Exercising with a Heart Rhythm Disorder
This weeks blog is from Mary Ward and Eyes-Free Fitness list member.
I have been blind all my life. I was part of the crop of premature babies with what is now called retinopathy of prematurity (ROP), and which used to be called retrolental fibroplasia (RLF). I grew up at a time when physical education for blind people was spotty at best. My recollections of physical education consist mainly of feelings of pain, such as being hit with a volleyball or basketball. I felt shame because I knew that my movements were somehow different from those of other children my age, and I was both afraid to move around and unwilling to try, mostly for fear of being laughed at. I have even extended my fear of being laughed at to dancing in front of others, an activity which brings joy to so many of my family and friends. So as an adult, I did not wreap the benefits of a healthy body image or a good, sound exercise program. Exercise was associated with pain, humiliation and shame. I wanted no part of it.

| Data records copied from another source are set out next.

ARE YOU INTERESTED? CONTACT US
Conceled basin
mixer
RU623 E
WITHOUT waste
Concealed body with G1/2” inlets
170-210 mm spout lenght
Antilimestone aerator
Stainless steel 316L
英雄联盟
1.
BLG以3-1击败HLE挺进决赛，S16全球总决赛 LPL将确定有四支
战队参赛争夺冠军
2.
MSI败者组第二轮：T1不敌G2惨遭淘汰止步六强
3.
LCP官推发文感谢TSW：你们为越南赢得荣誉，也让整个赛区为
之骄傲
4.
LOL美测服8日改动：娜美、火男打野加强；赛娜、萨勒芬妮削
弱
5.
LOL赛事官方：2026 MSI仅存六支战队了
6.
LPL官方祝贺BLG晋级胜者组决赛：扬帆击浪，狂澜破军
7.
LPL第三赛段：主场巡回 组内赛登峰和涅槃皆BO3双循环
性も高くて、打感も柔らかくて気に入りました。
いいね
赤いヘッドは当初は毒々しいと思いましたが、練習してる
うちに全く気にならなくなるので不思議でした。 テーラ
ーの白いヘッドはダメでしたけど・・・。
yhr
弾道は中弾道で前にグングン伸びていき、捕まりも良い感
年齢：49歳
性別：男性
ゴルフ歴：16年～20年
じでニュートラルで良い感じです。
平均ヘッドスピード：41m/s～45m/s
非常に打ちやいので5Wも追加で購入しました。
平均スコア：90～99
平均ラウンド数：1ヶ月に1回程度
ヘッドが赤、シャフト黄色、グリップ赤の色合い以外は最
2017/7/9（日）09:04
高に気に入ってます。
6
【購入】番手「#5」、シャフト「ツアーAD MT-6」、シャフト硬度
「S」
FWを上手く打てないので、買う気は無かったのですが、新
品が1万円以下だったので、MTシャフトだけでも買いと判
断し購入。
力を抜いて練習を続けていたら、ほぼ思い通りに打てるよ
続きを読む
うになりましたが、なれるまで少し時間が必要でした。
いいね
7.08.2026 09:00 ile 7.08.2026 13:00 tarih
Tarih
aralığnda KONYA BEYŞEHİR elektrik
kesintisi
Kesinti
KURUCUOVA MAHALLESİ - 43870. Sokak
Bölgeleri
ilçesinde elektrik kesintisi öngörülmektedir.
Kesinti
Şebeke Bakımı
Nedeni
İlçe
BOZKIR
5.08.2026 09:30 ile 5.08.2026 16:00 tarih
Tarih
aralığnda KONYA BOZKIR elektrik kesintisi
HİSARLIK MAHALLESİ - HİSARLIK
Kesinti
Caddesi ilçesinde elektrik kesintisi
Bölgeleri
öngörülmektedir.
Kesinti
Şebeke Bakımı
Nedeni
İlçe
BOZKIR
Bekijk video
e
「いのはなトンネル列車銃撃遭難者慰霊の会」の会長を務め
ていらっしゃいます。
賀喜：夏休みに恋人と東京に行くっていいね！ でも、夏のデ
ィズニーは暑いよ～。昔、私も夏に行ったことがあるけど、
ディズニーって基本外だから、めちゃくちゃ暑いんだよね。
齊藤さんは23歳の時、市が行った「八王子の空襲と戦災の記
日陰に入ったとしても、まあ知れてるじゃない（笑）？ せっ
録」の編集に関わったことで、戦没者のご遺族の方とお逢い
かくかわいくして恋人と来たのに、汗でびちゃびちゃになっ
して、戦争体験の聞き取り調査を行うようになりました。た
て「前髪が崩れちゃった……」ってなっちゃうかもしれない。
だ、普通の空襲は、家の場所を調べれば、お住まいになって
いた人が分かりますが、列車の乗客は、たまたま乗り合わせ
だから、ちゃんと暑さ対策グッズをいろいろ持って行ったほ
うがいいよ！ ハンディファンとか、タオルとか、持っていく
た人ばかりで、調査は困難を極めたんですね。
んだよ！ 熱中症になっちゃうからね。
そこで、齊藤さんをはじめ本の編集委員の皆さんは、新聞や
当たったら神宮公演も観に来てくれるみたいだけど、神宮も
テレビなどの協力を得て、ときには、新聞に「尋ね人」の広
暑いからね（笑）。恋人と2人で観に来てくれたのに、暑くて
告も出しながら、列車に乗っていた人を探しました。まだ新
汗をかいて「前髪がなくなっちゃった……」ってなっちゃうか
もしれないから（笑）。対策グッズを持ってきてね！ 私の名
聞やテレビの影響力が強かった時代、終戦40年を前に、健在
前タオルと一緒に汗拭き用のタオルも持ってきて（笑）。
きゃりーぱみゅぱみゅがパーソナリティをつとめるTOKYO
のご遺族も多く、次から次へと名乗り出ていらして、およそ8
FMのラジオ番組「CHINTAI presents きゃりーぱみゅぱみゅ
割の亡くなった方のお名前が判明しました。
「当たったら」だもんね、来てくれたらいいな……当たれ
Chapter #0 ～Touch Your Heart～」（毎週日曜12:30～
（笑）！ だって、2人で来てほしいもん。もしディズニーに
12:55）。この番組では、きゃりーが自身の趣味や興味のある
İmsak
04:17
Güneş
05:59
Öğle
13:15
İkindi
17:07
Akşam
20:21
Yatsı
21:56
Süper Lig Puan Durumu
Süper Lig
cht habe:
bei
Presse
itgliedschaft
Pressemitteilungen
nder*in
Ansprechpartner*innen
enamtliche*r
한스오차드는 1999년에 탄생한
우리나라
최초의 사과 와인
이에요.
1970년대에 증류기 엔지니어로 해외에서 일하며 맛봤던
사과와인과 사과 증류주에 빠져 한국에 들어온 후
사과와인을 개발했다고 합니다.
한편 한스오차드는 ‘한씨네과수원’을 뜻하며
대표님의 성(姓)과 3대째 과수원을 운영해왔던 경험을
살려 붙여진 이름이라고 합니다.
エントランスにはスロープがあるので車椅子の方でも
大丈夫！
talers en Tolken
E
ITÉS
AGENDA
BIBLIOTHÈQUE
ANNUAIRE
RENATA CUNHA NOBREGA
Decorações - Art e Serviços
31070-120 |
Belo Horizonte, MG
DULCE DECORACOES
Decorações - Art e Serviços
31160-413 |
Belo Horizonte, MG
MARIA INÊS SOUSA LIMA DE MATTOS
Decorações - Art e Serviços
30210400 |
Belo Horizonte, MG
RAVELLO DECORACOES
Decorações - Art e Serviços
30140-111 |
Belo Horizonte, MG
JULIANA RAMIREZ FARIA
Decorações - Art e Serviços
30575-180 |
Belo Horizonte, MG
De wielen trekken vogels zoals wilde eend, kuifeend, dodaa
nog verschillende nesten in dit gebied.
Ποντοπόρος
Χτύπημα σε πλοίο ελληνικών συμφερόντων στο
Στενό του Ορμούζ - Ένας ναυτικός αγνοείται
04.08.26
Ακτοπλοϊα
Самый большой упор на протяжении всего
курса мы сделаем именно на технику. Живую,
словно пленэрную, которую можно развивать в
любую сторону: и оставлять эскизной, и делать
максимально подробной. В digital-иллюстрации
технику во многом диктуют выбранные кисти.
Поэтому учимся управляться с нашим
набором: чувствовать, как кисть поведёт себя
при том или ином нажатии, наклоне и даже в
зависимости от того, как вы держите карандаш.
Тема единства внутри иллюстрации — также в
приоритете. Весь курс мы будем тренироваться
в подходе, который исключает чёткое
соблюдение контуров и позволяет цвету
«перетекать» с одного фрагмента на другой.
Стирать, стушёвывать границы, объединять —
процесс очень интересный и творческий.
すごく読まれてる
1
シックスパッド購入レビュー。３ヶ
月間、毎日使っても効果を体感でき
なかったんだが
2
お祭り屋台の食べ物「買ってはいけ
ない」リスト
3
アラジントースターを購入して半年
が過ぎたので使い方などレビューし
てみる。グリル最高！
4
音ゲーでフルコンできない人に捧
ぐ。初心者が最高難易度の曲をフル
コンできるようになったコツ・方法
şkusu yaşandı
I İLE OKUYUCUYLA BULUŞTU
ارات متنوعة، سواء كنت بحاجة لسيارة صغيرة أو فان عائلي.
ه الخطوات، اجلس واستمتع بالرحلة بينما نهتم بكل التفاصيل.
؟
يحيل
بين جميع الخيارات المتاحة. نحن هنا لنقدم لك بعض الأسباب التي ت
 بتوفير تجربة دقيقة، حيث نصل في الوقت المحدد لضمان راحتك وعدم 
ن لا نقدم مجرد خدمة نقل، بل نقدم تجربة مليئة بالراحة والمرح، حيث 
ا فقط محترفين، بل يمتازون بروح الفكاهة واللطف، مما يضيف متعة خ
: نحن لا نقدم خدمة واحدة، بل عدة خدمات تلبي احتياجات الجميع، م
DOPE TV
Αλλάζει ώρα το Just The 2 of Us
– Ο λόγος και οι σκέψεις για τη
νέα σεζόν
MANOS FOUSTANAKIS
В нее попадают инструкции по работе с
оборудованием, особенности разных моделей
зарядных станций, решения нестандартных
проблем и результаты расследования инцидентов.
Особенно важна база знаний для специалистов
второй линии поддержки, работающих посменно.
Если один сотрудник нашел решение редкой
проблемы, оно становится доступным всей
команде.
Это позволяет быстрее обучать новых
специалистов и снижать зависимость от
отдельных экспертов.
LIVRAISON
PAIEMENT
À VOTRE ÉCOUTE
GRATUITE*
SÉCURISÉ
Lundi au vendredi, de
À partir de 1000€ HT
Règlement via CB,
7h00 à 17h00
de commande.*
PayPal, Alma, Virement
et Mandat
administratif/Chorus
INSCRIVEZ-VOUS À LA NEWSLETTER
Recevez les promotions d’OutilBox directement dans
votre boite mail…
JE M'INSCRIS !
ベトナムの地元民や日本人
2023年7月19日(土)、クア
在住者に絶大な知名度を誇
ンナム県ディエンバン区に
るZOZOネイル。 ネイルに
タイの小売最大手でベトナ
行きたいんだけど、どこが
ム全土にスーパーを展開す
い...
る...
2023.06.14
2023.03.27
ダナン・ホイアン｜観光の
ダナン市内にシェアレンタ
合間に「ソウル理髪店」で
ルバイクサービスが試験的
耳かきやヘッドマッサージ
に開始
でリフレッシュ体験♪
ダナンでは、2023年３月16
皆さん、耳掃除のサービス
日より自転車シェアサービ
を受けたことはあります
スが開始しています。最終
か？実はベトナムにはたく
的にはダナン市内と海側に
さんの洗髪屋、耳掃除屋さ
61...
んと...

But as a young adult, I began to enjoy walking, and I often walked to help me work out my problems and figure things out. In middle age, my husband bought me a stationary bicycle, and I would cycle for over an hour while listening to my favorite music. Finally, I came across Eyes-Free Fitness, and I gradually introduced myself to exercise routines that I could follow after a small amount of practice. I began working out at the gym, first using cardio equipment, and then starting to work on the circuit. I thought I was on the way to a happier, healthier life. I knew I might have a heart condition, but it hadn’t been diagnosed yet, so I could just go about my daily life and pretend it wasn’t there.
But then I wound up in the heart hospital, hooked to all kinds of monitors, having my veins filled with who knew what frightening concoctions. Right after the first EKG, the doctor pronounced the two words I had been dreading, words I had heard in my nightmares, “atrial fibrillation.”
Atrial fibrillation is the most common type of heart rhythm difficulty, especially in people over 55. It is different from a heart attack and it has many different causes. But it can be made worse by obesity, stress, poor eating habits, insufficient sleep, and lack of exercise. My atrial fibrillation is mostly caused by heredity. Atrial fibrillation can be managed with various medications, and if these fail to work, there are more invasive procedures that can be done.
In atrial fibrillation, the top part of the heart sends bad electrical signals to the bottom part, which pumps the blood to the rest of the body. Instead of a strong, steady rhythm, the heart shakes, seizes up, and flaps around, causing the blood to pool instead of flowing freely throughout the body. And everyone knows what happens to blood when it pools: it clots. This is why atrial fibrillation is dangerous. It can lead to stroke, heart attack, or blood clots in other parts of the body, especially the lungs.
So what was I going to do about my new-found interest in exercise? Was I just doomed to fail? I began reading and asking people: my doctors, the physical trainer at my gym, and ordinary people who exercise. What I learned was encouraging.
According to my cardiologist, exercise is very unlikely to trigger an attack of atrial fibrillation. This means that it should be safe to exercise. Both cardio and strength training are helpful in giving the heart some reinforcement so it can do its job normally without the over-work of atrial fibrillation. However, some patients also experience some backwards flow from our heart valves. This can cause us to have more severe shortness of breath and ankle swelling than other people might experience. Therefore, we have to take this into account when exercising.
Everyone from the doctor to the trainer at the gym told me to forget about the numbers for maximum and optimum heart rate. Both atrial fibrillation and the medications used to control it have an impact on heart rate, whether at rest or during exercise. The best way for someone with atrial fibrillation to judge the effectiveness of cardio exercise is that it feels like the right level. Perception of effort, not numbers from a formula, is the best way to gauge the proper level of exercise. If you are working fairly hard but can carry on a relatively normal conversation, you are doing cardio. If the exercise feels more intense, perhaps during strength training, then the intensity is more than aerobic.
I have decided that I would continue with both cardio and strength training. I feel at this point that doing many reps of a smaller weight may meet my needs better than doing just a few with a heavier weight. I have also decided that gasping loudly for breath does not need to be part of my fitness routine.
Finally, I am going to use the new Apple Watch Series 4 to track my atrial fibrillation. I do not think I have had any fluttering since starting the new medications, but the Apple Watch will help me determine this. It will also give me a good idea of what my heart is doing when I exercise, even though I don’t really need these numbers.
My new diagnosis is bringing me along my journey away from self-condemnation and self-blame, helping me move toward a happier, healthier relationship with my body. I am having to give myself permission to get out of breath while climbing the stairs. I have permission to not reach a certain speed on the treadmill. If I eat too much salty food, I can accept what the consequences will be the next morning without a lot of negative self-talk. If I give in and have a sugary drink, I can bypass the sugary drink tomorrow, and the next day, and the next. I am feeling concerned but hopeful.